PROBLEM:
Nothing but an exact copy is asked for: the lines in the material below from the one with "Live Fit Crossbody" through the one with "Microsoft. She works on the Teams Platform", pictures excluded.

Content starts

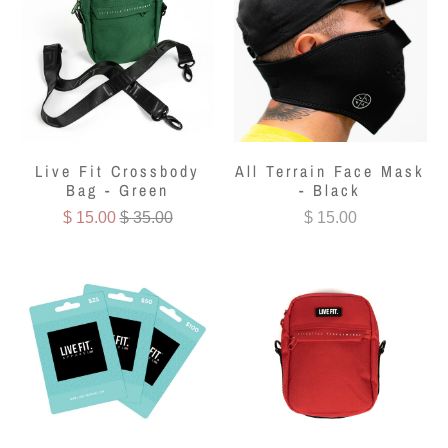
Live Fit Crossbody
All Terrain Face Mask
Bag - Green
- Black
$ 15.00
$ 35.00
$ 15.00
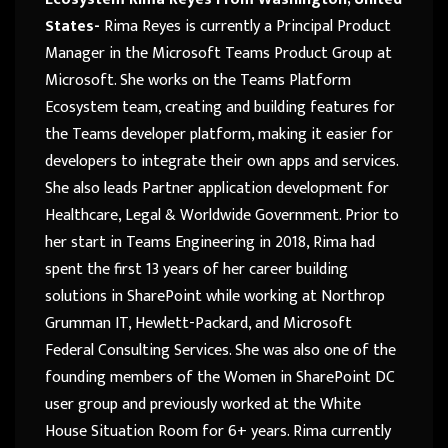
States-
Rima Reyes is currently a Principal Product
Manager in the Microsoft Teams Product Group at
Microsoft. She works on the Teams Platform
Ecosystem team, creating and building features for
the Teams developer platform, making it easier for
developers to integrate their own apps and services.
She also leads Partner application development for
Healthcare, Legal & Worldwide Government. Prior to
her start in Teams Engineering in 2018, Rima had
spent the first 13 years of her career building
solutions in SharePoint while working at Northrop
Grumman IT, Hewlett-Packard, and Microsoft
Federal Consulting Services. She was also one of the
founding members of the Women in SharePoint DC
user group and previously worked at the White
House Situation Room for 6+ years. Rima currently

Content ends
Content starts

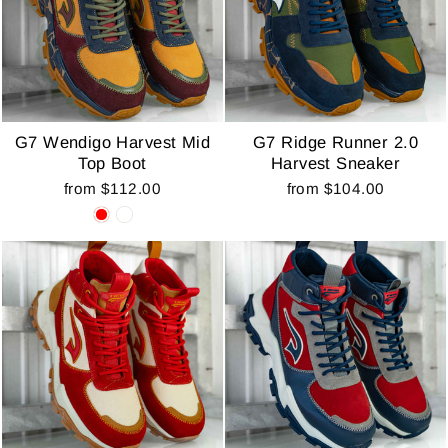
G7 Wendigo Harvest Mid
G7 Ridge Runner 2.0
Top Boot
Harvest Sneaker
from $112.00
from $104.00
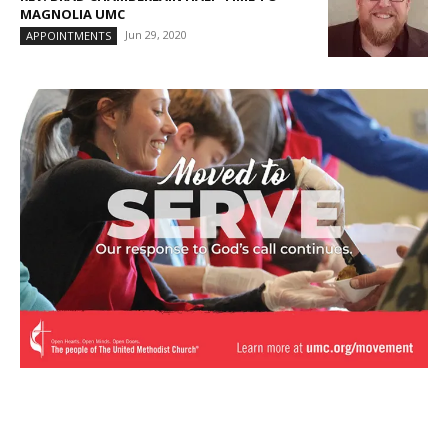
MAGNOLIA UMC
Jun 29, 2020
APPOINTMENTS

Content ends

RESPONSE TO THE EXERCISE:
Live Fit Crossbody
All Terrain Face Mask
Bag - Green
- Black
$ 15.00
$ 35.00
$ 15.00
States-
Rima Reyes is currently a Principal Product
Manager in the Microsoft Teams Product Group at
Microsoft. She works on the Teams Platform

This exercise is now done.